-- Data provided follows --

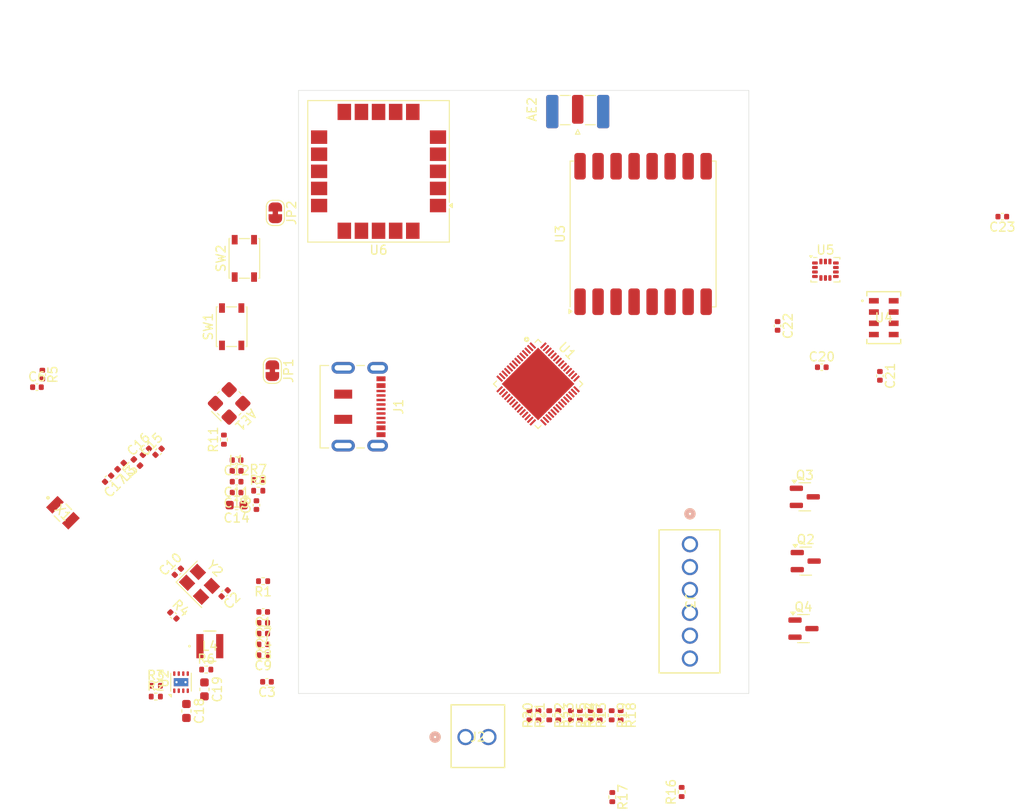
<source format=kicad_pcb>
(kicad_pcb
	(version 20241229)
	(generator "pcbnew")
	(generator_version "9.0")
	(general
		(thickness 1.6)
		(legacy_teardrops no)
	)
	(paper "A4")
	(layers
		(0 "F.Cu" signal)
		(4 "In1.Cu" signal)
		(6 "In2.Cu" signal)
		(2 "B.Cu" signal)
		(9 "F.Adhes" user "F.Adhesive")
		(11 "B.Adhes" user "B.Adhesive")
		(13 "F.Paste" user)
		(15 "B.Paste" user)
		(5 "F.SilkS" user "F.Silkscreen")
		(7 "B.SilkS" user "B.Silkscreen")
		(1 "F.Mask" user)
		(3 "B.Mask" user)
		(17 "Dwgs.User" user "User.Drawings")
		(19 "Cmts.User" user "User.Comments")
		(21 "Eco1.User" user "User.Eco1")
		(23 "Eco2.User" user "User.Eco2")
		(25 "Edge.Cuts" user)
		(27 "Margin" user)
		(31 "F.CrtYd" user "F.Courtyard")
		(29 "B.CrtYd" user "B.Courtyard")
		(35 "F.Fab" user)
		(33 "B.Fab" user)
		(39 "User.1" user)
		(41 "User.2" user)
		(43 "User.3" user)
		(45 "User.4" user)
	)
	(setup
		(stackup
			(layer "F.SilkS"
				(type "Top Silk Screen")
			)
			(layer "F.Paste"
				(type "Top Solder Paste")
			)
			(layer "F.Mask"
				(type "Top Solder Mask")
				(thickness 0.01)
			)
			(layer "F.Cu"
				(type "copper")
				(thickness 0.035)
			)
			(layer "dielectric 1"
				(type "prepreg")
				(thickness 0.1)
				(material "FR4")
				(epsilon_r 4.5)
				(loss_tangent 0.02)
			)
			(layer "In1.Cu"
				(type "copper")
				(thickness 0.035)
			)
			(layer "dielectric 2"
				(type "core")
				(thickness 1.24)
				(material "FR4")
				(epsilon_r 4.5)
				(loss_tangent 0.02)
			)
			(layer "In2.Cu"
				(type "copper")
				(thickness 0.035)
			)
			(layer "dielectric 3"
				(type "prepreg")
				(thickness 0.1)
				(material "FR4")
				(epsilon_r 4.5)
				(loss_tangent 0.02)
			)
			(layer "B.Cu"
				(type "copper")
				(thickness 0.035)
			)
			(layer "B.Mask"
				(type "Bottom Solder Mask")
				(thickness 0.01)
			)
			(layer "B.Paste"
				(type "Bottom Solder Paste")
			)
			(layer "B.SilkS"
				(type "Bottom Silk Screen")
			)
			(copper_finish "None")
			(dielectric_constraints no)
		)
		(pad_to_mask_clearance 0)
		(allow_soldermask_bridges_in_footprints no)
		(tenting front back)
		(pcbplotparams
			(layerselection 0x00000000_00000000_55555555_5755f5ff)
			(plot_on_all_layers_selection 0x00000000_00000000_00000000_00000000)
			(disableapertmacros no)
			(usegerberextensions no)
			(usegerberattributes yes)
			(usegerberadvancedattributes yes)
			(creategerberjobfile yes)
			(dashed_line_dash_ratio 12.000000)
			(dashed_line_gap_ratio 3.000000)
			(svgprecision 4)
			(plotframeref no)
			(mode 1)
			(useauxorigin no)
			(hpglpennumber 1)
			(hpglpenspeed 20)
			(hpglpendiameter 15.000000)
			(pdf_front_fp_property_popups yes)
			(pdf_back_fp_property_popups yes)
			(pdf_metadata yes)
			(pdf_single_document no)
			(dxfpolygonmode yes)
			(dxfimperialunits yes)
			(dxfusepcbnewfont yes)
			(psnegative no)
			(psa4output no)
			(plot_black_and_white yes)
			(plotinvisibletext no)
			(sketchpadsonfab no)
			(plotpadnumbers no)
			(hidednponfab no)
			(sketchdnponfab yes)
			(crossoutdnponfab yes)
			(subtractmaskfromsilk no)
			(outputformat 1)
			(mirror no)
			(drillshape 1)
			(scaleselection 1)
			(outputdirectory "")
		)
	)
	(net 0 "")
	(net 1 "Net-(AE1-A)")
	(net 2 "GND")
	(net 3 "+3V3")
	(net 4 "Net-(U1-XTAL_N)")
	(net 5 "Net-(U1-VDD_SPI)")
	(net 6 "Net-(U1-XTAL_32K_P)")
	(net 7 "Net-(U1-XTAL_32K_N)")
	(net 8 "Net-(C10-Pad1)")
	(net 9 "/ESP-32 Power Coupler/VDD3P3")
	(net 10 "/LNA Shield/LNA_IN")
	(net 11 "Net-(C17-Pad1)")
	(net 12 "+BATT")
	(net 13 "/USB_D+")
	(net 14 "unconnected-(J1-SBU1-PadA8)")
	(net 15 "Net-(J1-CC1)")
	(net 16 "/USB_D-")
	(net 17 "unconnected-(J1-SBU2-PadB8)")
	(net 18 "Net-(J1-CC2)")
	(net 19 "/Pyro Channel1/Pyro Pin")
	(net 20 "Net-(JP1-A)")
	(net 21 "Net-(JP1-B)")
	(net 22 "Net-(JP2-B)")
	(net 23 "Net-(JP2-A)")
	(net 24 "Net-(U2-SW)")
	(net 25 "Net-(Q2-G)")
	(net 26 "Net-(U1-XTAL_P)")
	(net 27 "/PowerReg/PG")
	(net 28 "unconnected-(U1-GPIO41{slash}MTDI-Pad47)")
	(net 29 "/SDA")
	(net 30 "unconnected-(U1-GPIO31{slash}SPIQ-Pad34)")
	(net 31 "unconnected-(U1-GPIO28{slash}SPIWP-Pad31)")
	(net 32 "unconnected-(U1-GPIO32{slash}SPID-Pad35)")
	(net 33 "/SCL")
	(net 34 "unconnected-(U1-GPIO33-Pad38)")
	(net 35 "/FSPICS0")
	(net 36 "/FSPID")
	(net 37 "unconnected-(U1-GPIO26{slash}SPICS1-Pad28)")
	(net 38 "unconnected-(U1-GPIO37-Pad42)")
	(net 39 "unconnected-(U1-GPIO30{slash}SPICLK-Pad33)")
	(net 40 "unconnected-(U1-GPIO29{slash}SPICS0-Pad32)")
	(net 41 "unconnected-(U1-GPIO35-Pad40)")
	(net 42 "unconnected-(U1-GPIO27{slash}SPIHD-Pad30)")
	(net 43 "unconnected-(U1-GPIO2-Pad7)")
	(net 44 "unconnected-(U1-GPIO34-Pad39)")
	(net 45 "unconnected-(U1-GPIO6-Pad11)")
	(net 46 "/FSPIQ")
	(net 47 "/Interrupt")
	(net 48 "unconnected-(U1-GPIO21-Pad27)")
	(net 49 "unconnected-(U1-GPIO42{slash}MTMS-Pad48)")
	(net 50 "unconnected-(U1-GPIO39{slash}MTCK-Pad44)")
	(net 51 "unconnected-(U1-GPIO44{slash}U0RXD-Pad50)")
	(net 52 "unconnected-(U1-GPIO46-Pad52)")
	(net 53 "unconnected-(U1-GPIO43{slash}U0TXD-Pad49)")
	(net 54 "unconnected-(U1-GPIO3-Pad8)")
	(net 55 "unconnected-(U1-GPIO7-Pad12)")
	(net 56 "unconnected-(U1-GPIO36-Pad41)")
	(net 57 "unconnected-(U1-GPIO45-Pad51)")
	(net 58 "/RADIO_RST")
	(net 59 "unconnected-(U1-GPIO5-Pad10)")
	(net 60 "/FSPICLK")
	(net 61 "unconnected-(U1-GPIO40{slash}MTDO-Pad45)")
	(net 62 "unconnected-(U3-DIO1-Pad15)")
	(net 63 "/Sense 1")
	(net 64 "unconnected-(U3-DIO5-Pad7)")
	(net 65 "/Sense 2")
	(net 66 "unconnected-(U3-DIO3-Pad11)")
	(net 67 "/Sense 3")
	(net 68 "/Pyro GPIO 1")
	(net 69 "/Pyro GPIO 2")
	(net 70 "unconnected-(U3-DIO4-Pad12)")
	(net 71 "/Pyro GPIO 3")
	(net 72 "unconnected-(U3-DIO2-Pad16)")
	(net 73 "Net-(AE2-A)")
	(net 74 "unconnected-(U4-SDO-Pad6)")
	(net 75 "unconnected-(U5-NC__1-Pad11)")
	(net 76 "unconnected-(U5-NC-Pad10)")
	(net 77 "unconnected-(U5-INT1-Pad4)")
	(net 78 "unconnected-(U5-INT2-Pad9)")
	(net 79 "/Sensors/GPS_Reset")
	(net 80 "unconnected-(U6-EXTINT-Pad19)")
	(net 81 "unconnected-(U6-V_BCKP-Pad3)")
	(net 82 "unconnected-(U6-RXD-Pad14)")
	(net 83 "unconnected-(U6-TXD-Pad13)")
	(net 84 "unconnected-(U6-~{SAFEBOOT}-Pad8)")
	(net 85 "unconnected-(U6-TIMEPULSE-Pad7)")
	(net 86 "/Pyro Channel2/Pyro Pin")
	(net 87 "/Pyro Channel3/Pyro Pin")
	(net 88 "Net-(Q3-G)")
	(net 89 "Net-(Q4-G)")
	(net 90 "Net-(D1-K)")
	(footprint "NR3015T:IND_TAIYO_NR3015_TAY" (layer "F.Cu") (at 62.1567 110.49))
	(footprint "S3FH4R2:QFN40P700X700X90-57N" (layer "F.Cu") (at 98.6 81.36 -45))
	(footprint "Capacitor_SMD:C_0402_1005Metric" (layer "F.Cu") (at 68.08 107.89 180))
	(footprint "OSTVN06A150:CONN_OSTVN06A150_OST" (layer "F.Cu") (at 115.461199 99.1649 -90))
	(footprint "Resistor_SMD:R_0402_1005Metric" (layer "F.Cu") (at 61.7567 113.09))
	(footprint "Inductor_SMD:L_0402_1005Metric" (layer "F.Cu") (at 52.26 90.49 -135))
	(footprint "Capacitor_SMD:C_0402_1005Metric" (layer "F.Cu") (at 150.14 62.77 180))
	(footprint "Connector_Coaxial:SMA_Samtec_SMA-J-P-H-ST-EM1_EdgeMount" (layer "F.Cu") (at 103 50.85 90))
	(footprint "Resistor_SMD:R_0402_1005Metric" (layer "F.Cu") (at 63.718801 87.5451 90))
	(footprint "Resistor_SMD:R_0402_1005Metric" (layer "F.Cu") (at 99.84 118.17 -90))
	(footprint "Package_LGA:LGA-14_3x2.5mm_P0.5mm_LayoutBorder3x4y" (layer "F.Cu") (at 130.5 68.6725))
	(footprint "Crystal:Crystal_SMD_3225-4Pin_3.2x2.5mm" (layer "F.Cu") (at 61 103.62 -45))
	(footprint "Resistor_SMD:R_0402_1005Metric" (layer "F.Cu") (at 67.53 93.22))
	(footprint "Capacitor_SMD:C_0402_1005Metric" (layer "F.Cu") (at 42.96 81.72))
	(footprint "Package_SON:WSON-8-1EP_2x2mm_P0.5mm_EP0.9x1.6mm_ThermalVias" (layer "F.Cu") (at 58.9567 114.49 90))
	(footprint "OSTVN02A150:CONN_OSTVN02A150_OST" (layer "F.Cu") (at 90.544824 120.587201))
	(footprint "Capacitor_SMD:C_0402_1005Metric" (layer "F.Cu") (at 58.11 107.08 -45))
	(footprint "Resistor_SMD:R_0402_1005Metric" (layer "F.Cu") (at 67.53 92.02))
	(footprint "Resistor_SMD:R_0402_1005Metric" (layer "F.Cu") (at 106.84 127.26 -90))
	(footprint "Resistor_SMD:R_0402_1005Metric" (layer "F.Cu") (at 104.44 118.17 -90))
	(footprint "Button_Switch_SMD:SW_SPST_PTS810" (layer "F.Cu") (at 65.99 67.41 90))
	(footprint "Capacitor_SMD:C_0402_1005Metric" (layer "F.Cu") (at 68.08 109.09 180))
	(footprint "Capacitor_SMD:C_0402_1005Metric" (layer "F.Cu") (at 125.19 74.91 -90))
	(footprint "Resistor_SMD:R_0402_1005Metric" (layer "F.Cu") (at 100.84 118.17 -90))
	(footprint "Package_TO_SOT_SMD:SOT-23" (layer "F.Cu") (at 128.2125 93.9))
	(footprint "Capacitor_SMD:C_0402_1005Metric" (layer "F.Cu") (at 67.33 94.82 90))
	(footprint "Resistor_SMD:R_0402_1005Metric" (layer "F.Cu") (at 68.07 103.27 180))
	(footprint "Resistor_SMD:R_0402_1005Metric" (layer "F.Cu") (at 106.77 118.17 -90))
	(footprint "Capacitor_SMD:C_0402_1005Metric" (layer "F.Cu") (at 65.13 89.82 180))
	(footprint "Package_TO_SOT_SMD:SOT-23" (layer "F.Cu") (at 128.0625 108.54))
	(footprint "Resistor_SMD:R_0402_1005Metric" (layer "F.Cu") (at 97.64 118.17 -90))
	(footprint "Capacitor_SMD:C_0402_1005Metric" (layer "F.Cu") (at 68.08 106.69 180))
	(footprint "Connector_USB:USB_C_Receptacle_JAE_DX07S016JA1R1500" (layer "F.Cu") (at 78.11 83.89 -90))
	(footprint "Jumper:SolderJumper-2_P1.3mm_Bridged_RoundedPad1.0x1.5mm"
		(layer "F.Cu")
		(uuid "71e64278-c92f-441c-92d0-e8b0171946c5")
		(at 69.1 79.89 -90)
		(descr "SMD Solder Jumper, 1x1.5mm, rounded Pads, 0.3mm gap, bridged with 1 copper strip")
		(tags "net tie solder jumper bridged")
		(property "Reference" "JP1"
			(at 0 -1.8 90)
			(layer "F.SilkS")
			(uuid "a1cab4a8-cf6c-4713-a9b5-e3b0d1a4997f")
			(effects
				(font
					(size 1 1)
					(thickness 0.15)
				)
			)
		)
		(property "Value" "SolderJumper_2_Bridged"
			(at 0 1.9 90)
			(layer "F.Fab")
			(uuid "c458fb87-0827-4be9-88f3-4daede44b6ec")
			(effects
				(font
					(size 1 1)
					(thickness 0.15)
				)
			)
		)
		(property "Datasheet" ""
			(at 0 0 270)
			(unlocked yes)
			(layer "F.Fab")
			(hide yes)
			(uuid "70dcc3c4-c8c3-4035-b3ad-553611c4f39c")
			(effects
				(font
					(size 1.27 1.27)
					(thickness 0.15)
				)
			)
		)
		(property "Description" "Solder Jumper, 2-pole, closed/bridged"
			(at 0 0 270)
			(unlocked yes)
			(layer "F.Fab")
			(hide yes)
			(uuid "80635d59-360f-48f6-aedb-31ce31f10ec6")
			(effects
				(font
					(size 1.27 1.27)
					(thickness 0.15)
				)
			)
		)
		(property ki_fp_filters "SolderJumper*Bridged*")
		(path "/a861f382-6c26-4e93-b5e5-6ebea3f707f8")
		(sheetname "/")
		(sheetfile "Senior Project.kicad_sch")
		(zone_connect 1)
		(attr exclude_from_pos_files exclude_from_bom allow_soldermask_bridges)
		(net_tie_pad_groups "1, 2")
		(fp_poly
			(pts
				(xy 0.25 -0.3) (xy -0.25 -0.3) (xy -0.25 0.3) (xy 0.25 0.3)
			)
			(stroke
				(width 0)
				(type solid)
			)
			(fill yes)
			(layer "F.Cu")
			(uuid "23e45950-bb00-43aa-bdb8-437e3dc4f50c")
		)
		(fp_rect
			(
... [181711 chars truncated]
</source>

-- Data provided concluded --

§ **What you need to do**
Return each line from the data where the string "Sense" can be found.

§ **Completed task**
	(net 63 "/Sense 1")
	(net 65 "/Sense 2")
	(net 67 "/Sense 3")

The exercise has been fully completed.